(Recorded data begins)

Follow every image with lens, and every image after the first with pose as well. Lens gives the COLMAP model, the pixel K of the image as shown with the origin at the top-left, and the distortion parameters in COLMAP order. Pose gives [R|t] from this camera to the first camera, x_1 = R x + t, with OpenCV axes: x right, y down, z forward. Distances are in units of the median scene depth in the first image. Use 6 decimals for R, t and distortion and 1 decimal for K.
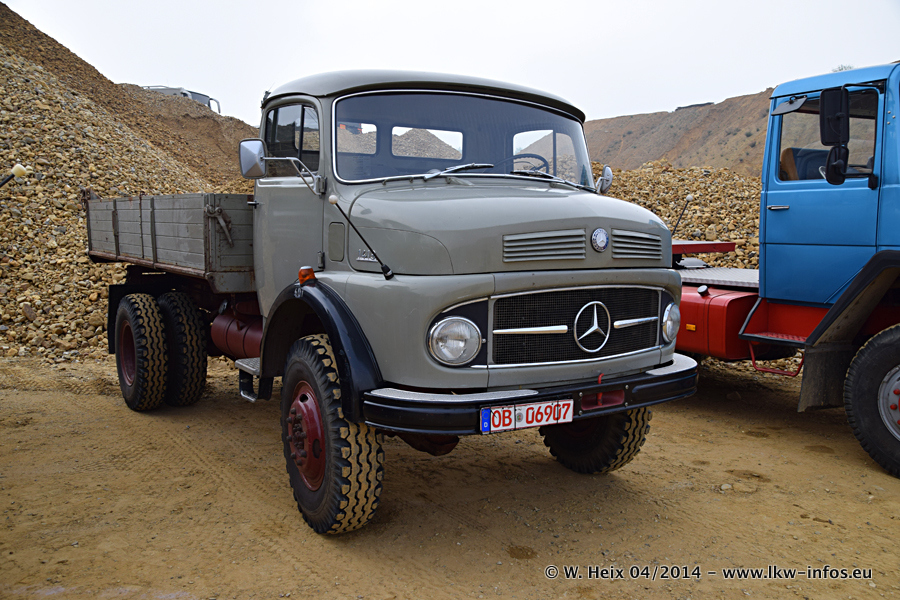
lens RADIAL K [[789.1, 0, 466.5], [0, 789.1, 302.1], [0, 0, 1]] dist [-0.049220, 0.096542]
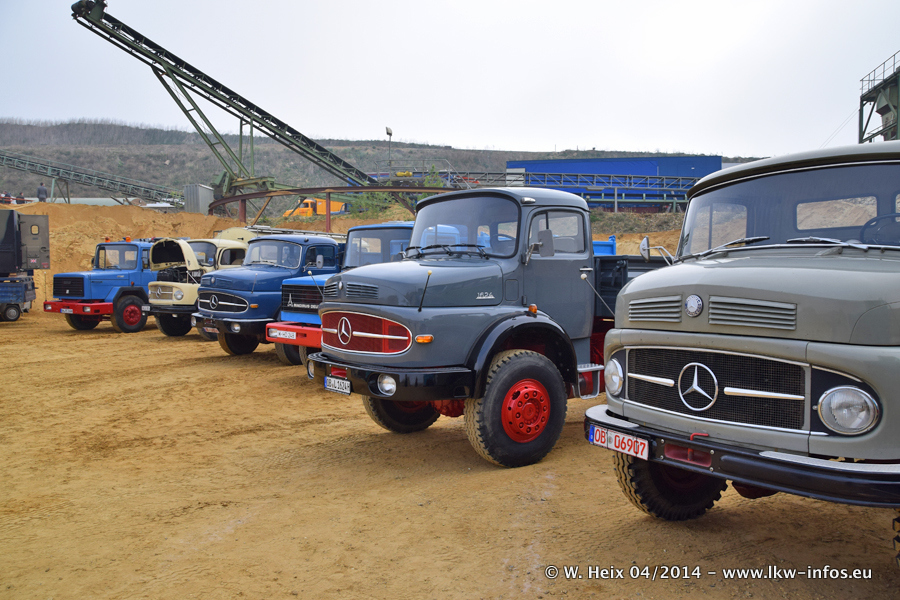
lens RADIAL K [[732.7, 0, 451.5], [0, 732.7, 304.2], [0, 0, 1]] dist [-0.103759, 0.017983]
pose [[-0.045002, 0.012977, -0.998903, 1.191959], [-0.098212, 0.995014, 0.017351, -0.066637], [0.994148, 0.098885, -0.043503, 0.723663]]
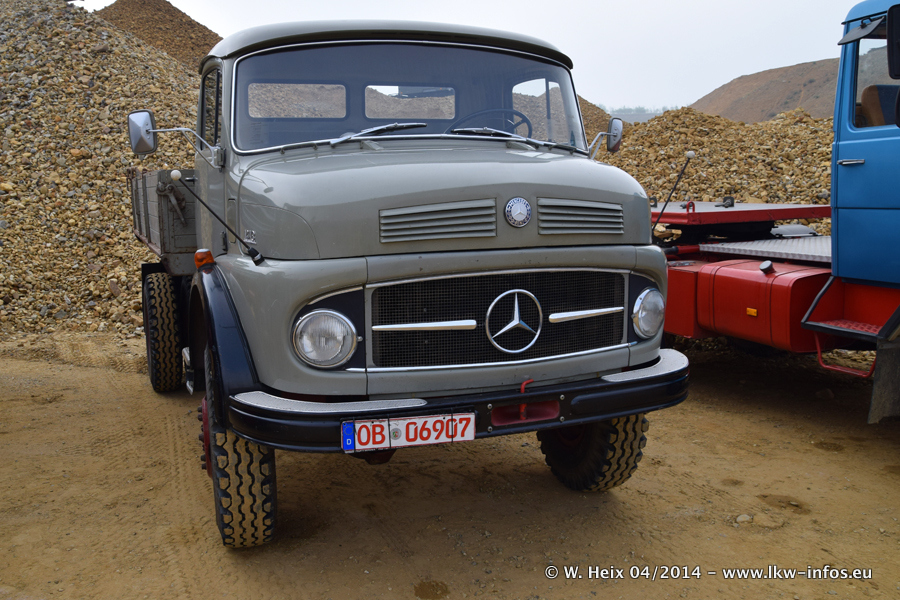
lens RADIAL K [[811.5, 0, 426.6], [0, 811.5, 292.2], [0, 0, 1]] dist [-0.090786, 0.049948]
pose [[0.967490, 0.001757, -0.252902, 0.290315], [0.005039, 0.999643, 0.026221, -0.020586], [0.252858, -0.026642, 0.967137, 0.190723]]
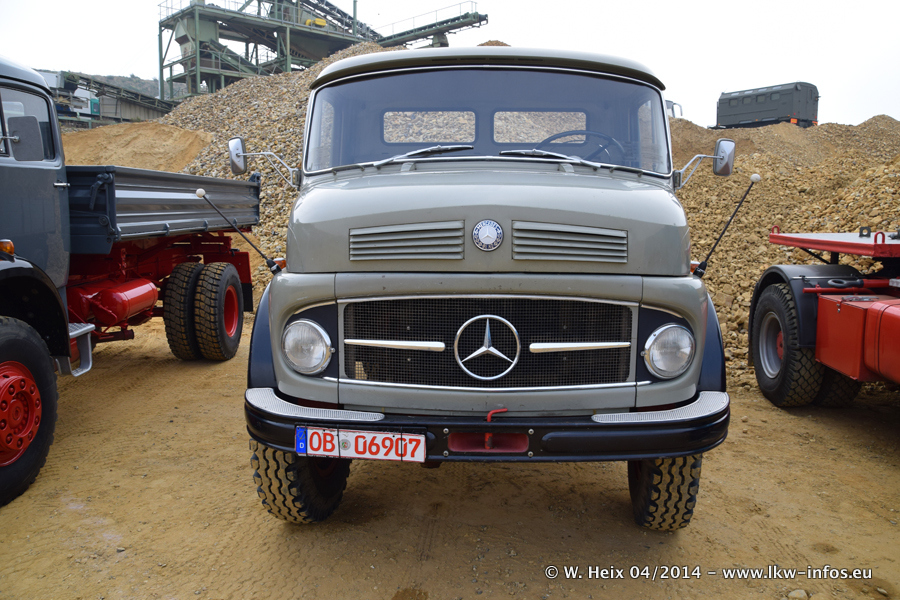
lens RADIAL K [[704.6, 0, 457.8], [0, 704.6, 302.0], [0, 0, 1]] dist [-0.094123, 0.050058]
pose [[0.801981, 0.068559, -0.593402, 0.564103], [-0.053884, 0.997645, 0.042440, -0.042489], [0.594914, -0.002061, 0.803787, 0.438676]]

(Recorded data ends)

What to work on:
Reproduce all the entries above with every "image" replaced by "frame" and nothing else changed. Omit the pictures.

Exercise answer:
Follow every frame with lens, and every frame after the first with pose as well. Lens gives the COLMAP model, the pixel K of the frame as shown with the origin at the top-left, and the distortion parameters in COLMAP order. Pose gives [R|t] from this camera to the first camera, x_1 = R x + t, with OpenCV axes: x right, y down, z forward. Distances are in units of the median scene depth in the first frame. Use 6 decimals for R, t and distortion and 1 decimal for K.
lens RADIAL K [[789.1, 0, 466.5], [0, 789.1, 302.1], [0, 0, 1]] dist [-0.049220, 0.096542]
lens RADIAL K [[732.7, 0, 451.5], [0, 732.7, 304.2], [0, 0, 1]] dist [-0.103759, 0.017983]
pose [[-0.045002, 0.012977, -0.998903, 1.191959], [-0.098212, 0.995014, 0.017351, -0.066637], [0.994148, 0.098885, -0.043503, 0.723663]]
lens RADIAL K [[811.5, 0, 426.6], [0, 811.5, 292.2], [0, 0, 1]] dist [-0.090786, 0.049948]
pose [[0.967490, 0.001757, -0.252902, 0.290315], [0.005039, 0.999643, 0.026221, -0.020586], [0.252858, -0.026642, 0.967137, 0.190723]]
lens RADIAL K [[704.6, 0, 457.8], [0, 704.6, 302.0], [0, 0, 1]] dist [-0.094123, 0.050058]
pose [[0.801981, 0.068559, -0.593402, 0.564103], [-0.053884, 0.997645, 0.042440, -0.042489], [0.594914, -0.002061, 0.803787, 0.438676]]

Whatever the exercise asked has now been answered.